The fully functioning pasta-making zone can be seen from the street, and also greets diners upon entry.


Recycled lighting has also been used to good effect with a number of vintage Anglepoise lamps scattered about. The primary lighting, however, comprises bespoke wall and pendant lamps by Carl Dolan, which have been created in two versions for use in the dining and pasta-making areas. These are rounded out by a higher row of pendant spun reflector lamps in blackened copper from Davey Lighting, also responsible for the various versions of industrial shipping lamps used throughout. Contradicting the industrial whole, a glamorous mid-century knit glass chandelier has been used as the primary booth lighting both to highlight and contain the booth as a private world tucked below the stairs. Rather charmingly, the antipasto bar is lit by Jam Jar pendant lamps.

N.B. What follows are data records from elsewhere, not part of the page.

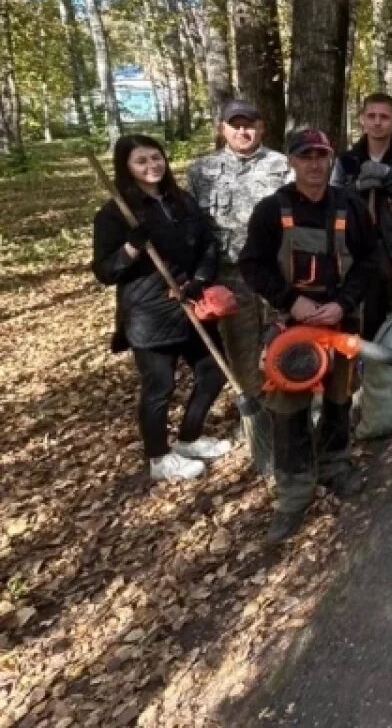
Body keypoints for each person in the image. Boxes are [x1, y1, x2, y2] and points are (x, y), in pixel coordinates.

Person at [238, 128, 376, 544]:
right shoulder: (270, 210)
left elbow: (370, 261)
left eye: (321, 155)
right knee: (288, 409)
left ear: (330, 159)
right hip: (291, 327)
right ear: (292, 162)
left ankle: (335, 465)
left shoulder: (350, 206)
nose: (315, 163)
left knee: (340, 398)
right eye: (305, 156)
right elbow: (252, 265)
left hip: (340, 322)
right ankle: (294, 493)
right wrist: (290, 300)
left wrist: (345, 304)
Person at [93, 135, 231, 481]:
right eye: (141, 161)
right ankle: (159, 457)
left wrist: (200, 278)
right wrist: (129, 249)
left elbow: (207, 244)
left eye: (156, 158)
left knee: (214, 372)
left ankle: (189, 437)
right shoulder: (116, 213)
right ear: (126, 167)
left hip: (189, 302)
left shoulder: (181, 200)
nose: (152, 166)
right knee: (160, 387)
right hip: (148, 313)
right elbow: (105, 271)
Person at [188, 99, 292, 474]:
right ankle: (255, 417)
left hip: (276, 271)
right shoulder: (202, 170)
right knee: (242, 348)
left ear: (261, 128)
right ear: (222, 128)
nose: (242, 131)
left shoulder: (282, 165)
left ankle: (288, 407)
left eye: (249, 125)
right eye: (235, 125)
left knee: (281, 340)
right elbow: (196, 229)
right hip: (231, 275)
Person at [331, 92, 392, 340]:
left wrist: (391, 178)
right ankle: (364, 375)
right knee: (364, 322)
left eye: (384, 117)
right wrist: (355, 188)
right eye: (371, 116)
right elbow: (332, 204)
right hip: (358, 252)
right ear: (362, 119)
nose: (377, 122)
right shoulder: (347, 161)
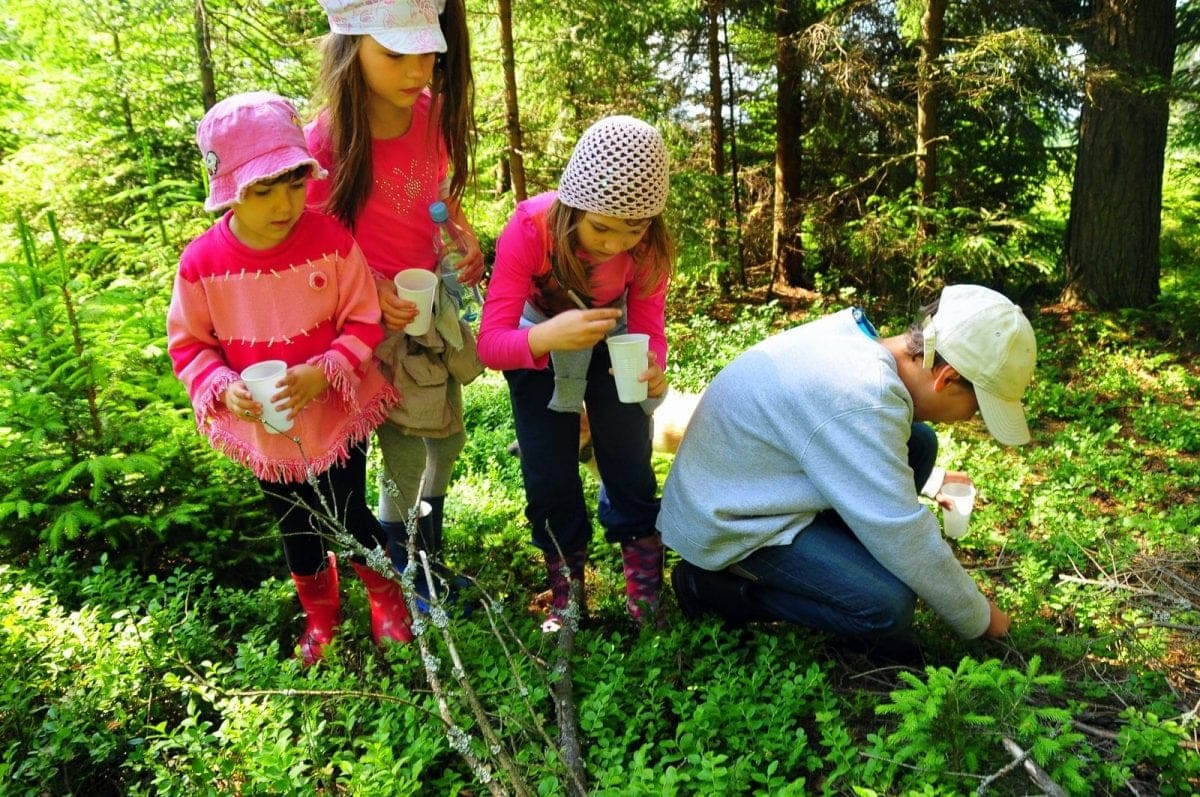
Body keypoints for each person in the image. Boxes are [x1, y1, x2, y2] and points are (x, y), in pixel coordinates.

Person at [167, 92, 413, 665]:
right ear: (229, 190)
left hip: (333, 412)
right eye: (264, 190)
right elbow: (190, 345)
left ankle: (386, 598)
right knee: (295, 522)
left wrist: (325, 370)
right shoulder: (203, 264)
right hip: (267, 429)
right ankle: (321, 615)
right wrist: (222, 387)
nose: (284, 204)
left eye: (295, 183)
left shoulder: (329, 241)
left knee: (351, 510)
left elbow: (362, 319)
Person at [660, 284, 1037, 645]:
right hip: (727, 521)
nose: (967, 419)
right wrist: (982, 618)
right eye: (975, 409)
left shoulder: (859, 345)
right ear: (947, 378)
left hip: (749, 484)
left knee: (918, 442)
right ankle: (710, 590)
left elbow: (833, 439)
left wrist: (930, 479)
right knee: (886, 606)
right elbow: (902, 533)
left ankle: (843, 554)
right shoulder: (864, 398)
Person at [306, 0, 483, 602]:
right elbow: (311, 243)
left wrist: (459, 235)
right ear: (350, 50)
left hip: (428, 310)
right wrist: (370, 289)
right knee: (406, 445)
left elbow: (433, 199)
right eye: (395, 55)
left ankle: (422, 551)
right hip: (371, 331)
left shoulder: (429, 117)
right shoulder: (326, 141)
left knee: (447, 436)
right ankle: (408, 566)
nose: (417, 72)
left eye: (427, 53)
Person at [477, 115, 675, 630]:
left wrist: (654, 366)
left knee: (629, 460)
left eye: (631, 229)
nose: (614, 244)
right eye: (601, 227)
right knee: (548, 472)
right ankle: (568, 597)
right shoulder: (529, 229)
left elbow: (650, 325)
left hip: (614, 338)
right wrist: (547, 337)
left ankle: (644, 593)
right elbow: (491, 343)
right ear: (572, 207)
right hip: (538, 340)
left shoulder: (649, 246)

The kitchen is presented as an open and theatrical extension that complements – in black, white and grey – the eclectic mix of industrial, natural and high colour toned elements explored in the dining areas. Tile is used to a large extent, with polished steel and copper lifting the whole. Interestingly, while the openness of the kitchen is theatrical, it is not overwhelmingly so. Its location at the far end of the restaurant dissuades constant viewing; rather, the journey to the bathroom or when transitioning from floor to floor is greeted by a visual feast of activity. Very nicely done.

Italianate tiles on the front of the bar and the entrance chandelier plays off against the slightly industrial feel of the overall interior.


The bathrooms are perhaps the most masculine of entrants to the genre. Entirely clad in sage green, vertically placed 150mm x75mm  Olde English Tiles are lit by industrial caged lights and boast not much more than stark, square basins and unadorned mirrors. The toilets verge on the English, despite our dual flush regulations disallowing the pull cord variety used in other Jamie’s. This little glitch aside, their design is not only a cool respite, but also a dramatic welcome to a London-type environment that again signals the Jamie’s brand.

What makes the interpretation work is that it incorporates a contemporary Australian approach to dining, while reflecting the brand’s international identity. The shared elements of lighting and tiles are sufficiently stand-alone to give credence to an individual style, while the introduced elements, such as the bright seating, give the restaurant its own signature. Where peckvonhartel has excelled, however, is in the creation of a structural frame that will easily transition and support change through the interior’s life. Effectively, this will allow the restaurant to renew and reinvent itself as need dictates.